### [STATED PROBLEM]
Which lines of the records below contain the word "lobe"? Show each of those lines in full.

### [RECORD LIST]
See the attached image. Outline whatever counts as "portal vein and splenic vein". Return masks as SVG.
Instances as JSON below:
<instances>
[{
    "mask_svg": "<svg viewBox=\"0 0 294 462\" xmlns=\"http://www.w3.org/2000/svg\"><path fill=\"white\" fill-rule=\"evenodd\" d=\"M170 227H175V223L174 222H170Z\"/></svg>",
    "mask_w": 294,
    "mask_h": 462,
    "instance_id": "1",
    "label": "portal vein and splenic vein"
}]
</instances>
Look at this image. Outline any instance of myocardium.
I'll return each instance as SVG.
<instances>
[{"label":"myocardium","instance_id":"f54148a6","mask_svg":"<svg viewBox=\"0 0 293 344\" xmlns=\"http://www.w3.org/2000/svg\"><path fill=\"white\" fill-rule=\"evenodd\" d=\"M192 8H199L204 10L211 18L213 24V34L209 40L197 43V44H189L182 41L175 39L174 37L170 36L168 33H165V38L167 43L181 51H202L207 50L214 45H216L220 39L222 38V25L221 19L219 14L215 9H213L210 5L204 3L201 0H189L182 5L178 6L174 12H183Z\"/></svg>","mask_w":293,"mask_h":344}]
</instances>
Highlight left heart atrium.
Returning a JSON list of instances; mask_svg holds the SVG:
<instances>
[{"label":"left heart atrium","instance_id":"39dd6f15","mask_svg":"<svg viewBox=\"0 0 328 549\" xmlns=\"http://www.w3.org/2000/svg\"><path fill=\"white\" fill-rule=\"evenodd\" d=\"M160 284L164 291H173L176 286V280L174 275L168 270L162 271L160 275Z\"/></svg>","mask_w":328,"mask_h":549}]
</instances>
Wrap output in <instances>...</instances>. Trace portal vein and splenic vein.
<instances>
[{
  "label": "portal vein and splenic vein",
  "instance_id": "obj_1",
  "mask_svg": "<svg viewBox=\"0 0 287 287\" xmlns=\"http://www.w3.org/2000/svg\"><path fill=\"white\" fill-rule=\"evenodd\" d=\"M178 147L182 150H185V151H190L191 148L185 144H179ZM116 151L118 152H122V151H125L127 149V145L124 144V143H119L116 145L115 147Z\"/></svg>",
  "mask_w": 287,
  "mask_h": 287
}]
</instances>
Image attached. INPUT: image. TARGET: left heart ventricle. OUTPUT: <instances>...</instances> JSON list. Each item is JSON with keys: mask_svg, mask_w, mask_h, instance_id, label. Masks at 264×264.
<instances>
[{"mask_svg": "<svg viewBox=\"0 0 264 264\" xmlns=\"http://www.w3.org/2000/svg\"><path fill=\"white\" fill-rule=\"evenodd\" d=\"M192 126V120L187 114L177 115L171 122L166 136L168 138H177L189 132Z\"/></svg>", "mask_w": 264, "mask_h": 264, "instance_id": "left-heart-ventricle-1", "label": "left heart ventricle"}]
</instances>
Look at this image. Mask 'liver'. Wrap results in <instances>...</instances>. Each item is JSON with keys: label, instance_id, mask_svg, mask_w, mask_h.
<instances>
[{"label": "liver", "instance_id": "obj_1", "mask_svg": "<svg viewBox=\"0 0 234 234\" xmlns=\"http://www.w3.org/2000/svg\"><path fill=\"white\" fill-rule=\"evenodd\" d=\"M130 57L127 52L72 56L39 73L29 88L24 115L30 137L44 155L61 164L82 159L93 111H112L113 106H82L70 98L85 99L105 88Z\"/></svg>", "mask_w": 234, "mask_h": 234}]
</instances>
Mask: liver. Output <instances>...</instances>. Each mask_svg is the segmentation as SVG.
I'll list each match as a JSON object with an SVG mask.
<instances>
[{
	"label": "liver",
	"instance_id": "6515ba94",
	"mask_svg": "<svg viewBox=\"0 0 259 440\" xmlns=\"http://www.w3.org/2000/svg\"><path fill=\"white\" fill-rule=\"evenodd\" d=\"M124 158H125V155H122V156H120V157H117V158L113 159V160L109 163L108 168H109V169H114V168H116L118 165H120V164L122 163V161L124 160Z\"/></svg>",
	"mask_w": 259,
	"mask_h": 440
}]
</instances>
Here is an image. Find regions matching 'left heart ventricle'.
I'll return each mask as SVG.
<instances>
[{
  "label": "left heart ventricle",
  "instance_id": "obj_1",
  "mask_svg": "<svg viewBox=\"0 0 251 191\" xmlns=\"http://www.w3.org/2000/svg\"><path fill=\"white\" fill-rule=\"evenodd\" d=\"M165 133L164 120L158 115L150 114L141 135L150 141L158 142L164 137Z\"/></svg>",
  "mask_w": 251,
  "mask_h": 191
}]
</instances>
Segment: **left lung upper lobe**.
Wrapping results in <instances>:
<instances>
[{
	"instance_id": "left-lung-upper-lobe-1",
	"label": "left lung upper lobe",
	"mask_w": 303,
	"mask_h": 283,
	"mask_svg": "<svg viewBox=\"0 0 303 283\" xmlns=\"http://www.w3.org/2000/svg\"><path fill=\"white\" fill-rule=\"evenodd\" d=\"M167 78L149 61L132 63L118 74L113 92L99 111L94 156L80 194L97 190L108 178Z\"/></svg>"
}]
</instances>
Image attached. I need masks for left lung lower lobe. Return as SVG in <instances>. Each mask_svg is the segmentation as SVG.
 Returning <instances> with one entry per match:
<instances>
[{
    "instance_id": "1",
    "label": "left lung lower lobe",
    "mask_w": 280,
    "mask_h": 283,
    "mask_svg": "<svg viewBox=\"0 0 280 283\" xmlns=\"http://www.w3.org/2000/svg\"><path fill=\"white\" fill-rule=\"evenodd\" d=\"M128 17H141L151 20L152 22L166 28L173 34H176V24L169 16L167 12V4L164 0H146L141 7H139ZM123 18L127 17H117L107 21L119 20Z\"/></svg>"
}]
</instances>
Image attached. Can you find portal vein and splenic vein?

### [THE RESPONSE]
Segment: **left lung upper lobe**.
	"instance_id": "left-lung-upper-lobe-1",
	"label": "left lung upper lobe",
Image attached. I need masks for left lung lower lobe. Return as SVG in <instances>. Each mask_svg is the segmentation as SVG.
    "label": "left lung lower lobe",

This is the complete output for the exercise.